Sadece bir anlığına istediğini söylemek,

istediğini düşünmek, iç çekişler arasından

çıkan derin ve uzun soluklu rahat bir

nefes almak için her şeyi yapabilirdi. Bu

dalgınlık, bu kırgınlık, bu bıkmışlık... Öyle

boğuk bir düşünce çıkmazı... Öyle derin

bir üzüntü denizinde boğuluyor ki ismini

bile unutmaya ramak kaldı. Varlığından

bir haber. Kendini hatırlamaya, geçmişi

düşünmeye, hatalarından ders çıkarmaya

bile mecali kalmamış; kalp kırıklıklarının

arasında yaşayabilme umuduyla bekliyor.

Bir ışık, bir ses, bir el uzansa belki

bütün baharı görebilecek; belki kuşların

sesini duyabilecek, köpeklerin peşi sıra

koşturabilecek, belki tekrar sevebilecekti.

Ama onun yerine üzerine çullandıkça

kahkahalara boğulan, ağırlığı artırmak

için bütün dünyayı toplayan bir kara bulut

vardı. Kalbi ve beyni işlevsiz duruyordu

öyle, uzuvları sanki kendi kendine hareket

ediyor gibiydi. Ciğerleri kendi içlerine

kapanmış konuşmak istemiyorlar. Yıllardır

tek çözüm kaynağı olan kitapları da artık

tek bir kelime etmiyordu yaralarına merhem

olmak için. Işığın da ayrıca gözlerini

kapatmak için amansız bir mücadelesi

vardı sanki. Artık kendini tanıyamayan

birine ne denilebilirdi ki? Artık bütün var olma

çabasını bir kenara atıp huzurlu bir nefes

almak isteyen bir insana ne söylesen

fayda edebilirdi ki? Bir çare umut olmak

için vardım tüm gayretimle yanına. izin

istedim, el etti. Oturdum biraz, konuşmaya

çalıştım sessizce. Duymadı, az işitiyor

sandım, sesimi fazlaca açtım. Hiçbir

soruma cevap vermedi, ismini sordum,

söylemedi. Yaşını sordum, kafa salladı,

yaşını bilmediğinden o kadar emindi ki...

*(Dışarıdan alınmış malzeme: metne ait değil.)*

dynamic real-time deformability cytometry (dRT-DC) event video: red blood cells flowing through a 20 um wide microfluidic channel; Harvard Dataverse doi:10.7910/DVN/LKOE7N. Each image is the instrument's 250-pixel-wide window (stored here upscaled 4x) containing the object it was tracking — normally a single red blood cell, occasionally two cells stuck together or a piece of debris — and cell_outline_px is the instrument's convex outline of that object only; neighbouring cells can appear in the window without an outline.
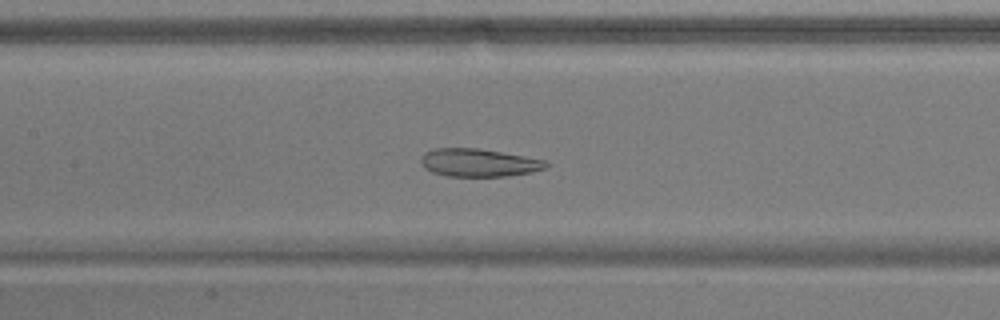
{"species": "common noctule bat (a hibernating species)", "species_latin": "Nyctalus noctula", "temperature_condition": "warm", "stored_images_in_passage": 55, "camera_frame_rate_fps": 3000, "um_per_image_px": 0.085, "animal": {"sex": "male", "body_mass_g": 17.9}, "frame": {"image": 1, "passage_image": 25, "time_ms": 8.0, "image_size_px": [1000, 320], "cell_outline_px": [[548, 164], [544, 168], [532, 172], [508, 176], [448, 176], [432, 172], [424, 168], [420, 160], [424, 152], [436, 148], [476, 148], [524, 156], [544, 160]], "centroid_in_image_um": [40.65, 13.83], "position_along_channel_um": 166.7, "area_um2": 20.17}}
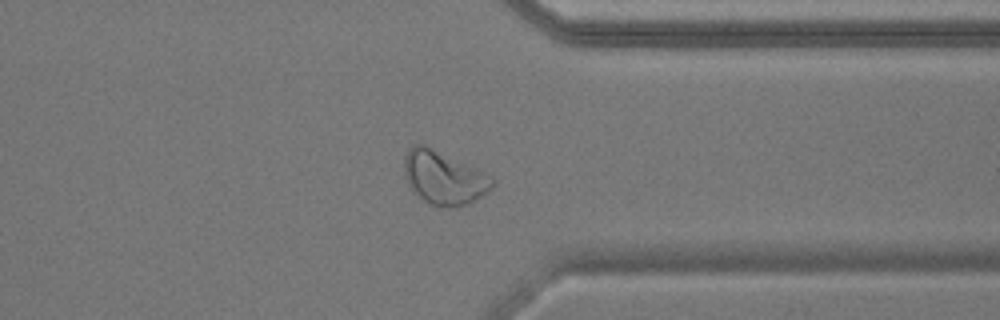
{"frame": {"image": 2, "passage_image": 42, "time_ms": 13.667, "image_size_px": [1000, 320], "cell_outline_px": [[496, 184], [488, 192], [468, 204], [456, 208], [440, 208], [424, 200], [412, 192], [404, 172], [404, 156], [408, 148], [412, 144], [420, 144], [464, 164], [496, 180]], "centroid_in_image_um": [37.69, 15.17], "position_along_channel_um": 373.7, "area_um2": 26.82}}
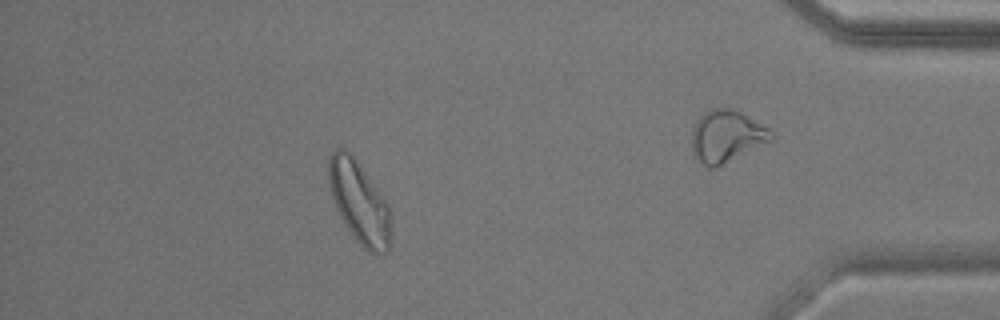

Nasıl olur demeye bile varmadı dilim.

Sözlerinden umduğum medeti bulamayınca

gözlerine bakmaya çalıştım. Aradım,

taradım, bulamadım. Gözleri sanki hiç var

olmamış gibi duruyordu. Göz kapakları

vardı fakat içinin akıbetini bilemiyordum.

Derin bir iç çekişin eşliğinde ben de

sessizce kaldım yanında. Uzun süre hiç

ses etmeden oturduk yan yana, derin bir

sessizlik hakim oldu havaya; denize, içime.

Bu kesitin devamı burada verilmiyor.